(EXTRACTED TEXT)
****************************************

# Chicken Coop Plans



## Battly

Does anybody have some links to sites that include chicken coop plans? I would like to start building one out in my yard.


----------



## txclark

Here is a couple I've got for future reference, good luck.

http://bioengr.ag.utk.edu/extension/ExtPubs/Plans/6248.pdf
http://www.middlesexdesign.com/chickens/coop.htm
http://www.ag.ndsu.nodak.edu/abeng/plans/nd727-8-1.pdf


----------



## gds

Buy you a copy of " Mother Earth news" or look at there website. Lots of useful info.


----------



## TechAdmin

How large does a chicken coop need to be bare minimum?


----------



## guyfour

It should be around 6 feet long, 3 feet tall, 2 feet deep. You could probably find big enough wiring to just bend it all into a big square then cut a door and bend some wire for hinges and one piece of wire to hold it closed without even having to purchase wood or build a frame as long as you can bend a good large box and have some plyers to connect the sides together.


----------



## Ade

While not exactly what you asked for, this may be of interest:

Save time and energy with the fenced chicken coop/garden by John Silveira Issue #44


----------



## TechAdmin

Great link. Backwoods Home is a great magazine! Always reading their articles.

****************************************

(SUPPLIED DATA)
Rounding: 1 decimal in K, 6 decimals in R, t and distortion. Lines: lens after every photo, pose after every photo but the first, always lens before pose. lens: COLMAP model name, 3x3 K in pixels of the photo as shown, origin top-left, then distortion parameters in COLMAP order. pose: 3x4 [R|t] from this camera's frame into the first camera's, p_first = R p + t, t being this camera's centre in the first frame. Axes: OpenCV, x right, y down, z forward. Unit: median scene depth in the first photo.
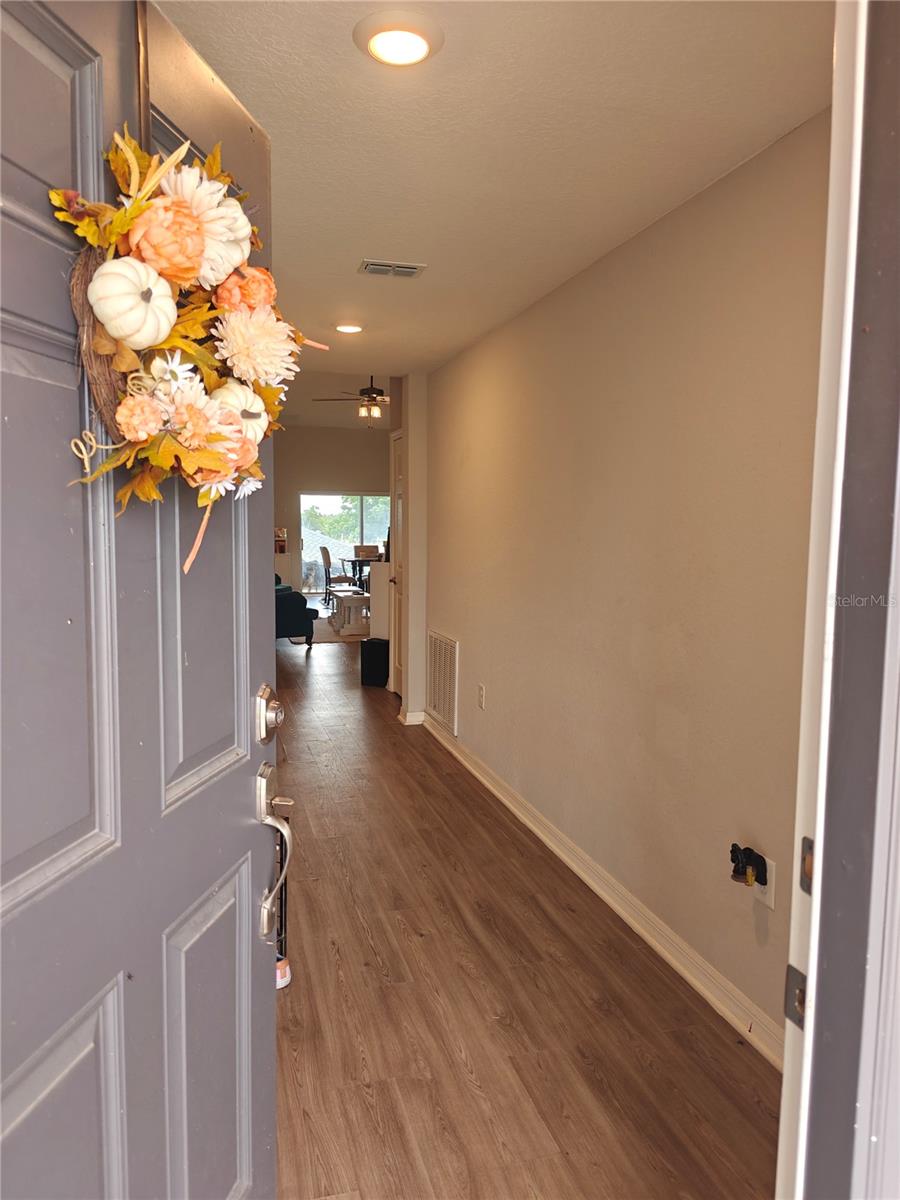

****************************************

(ABOUT THIS TASK) Reproduce the chicken coop plans thread above in full, word for word.

(COMPLETED TASK)
# Chicken Coop Plans



## Battly

Does anybody have some links to sites that include chicken coop plans? I would like to start building one out in my yard.


----------



## txclark

Here is a couple I've got for future reference, good luck.

http://bioengr.ag.utk.edu/extension/ExtPubs/Plans/6248.pdf
http://www.middlesexdesign.com/chickens/coop.htm
http://www.ag.ndsu.nodak.edu/abeng/plans/nd727-8-1.pdf


----------



## gds

Buy you a copy of " Mother Earth news" or look at there website. Lots of useful info.


----------



## TechAdmin

How large does a chicken coop need to be bare minimum?


----------



## guyfour

It should be around 6 feet long, 3 feet tall, 2 feet deep. You could probably find big enough wiring to just bend it all into a big square then cut a door and bend some wire for hinges and one piece of wire to hold it closed without even having to purchase wood or build a frame as long as you can bend a good large box and have some plyers to connect the sides together.


----------



## Ade

While not exactly what you asked for, this may be of interest:

Save time and energy with the fenced chicken coop/garden by John Silveira Issue #44


----------



## TechAdmin

Great link. Backwoods Home is a great magazine! Always reading their articles.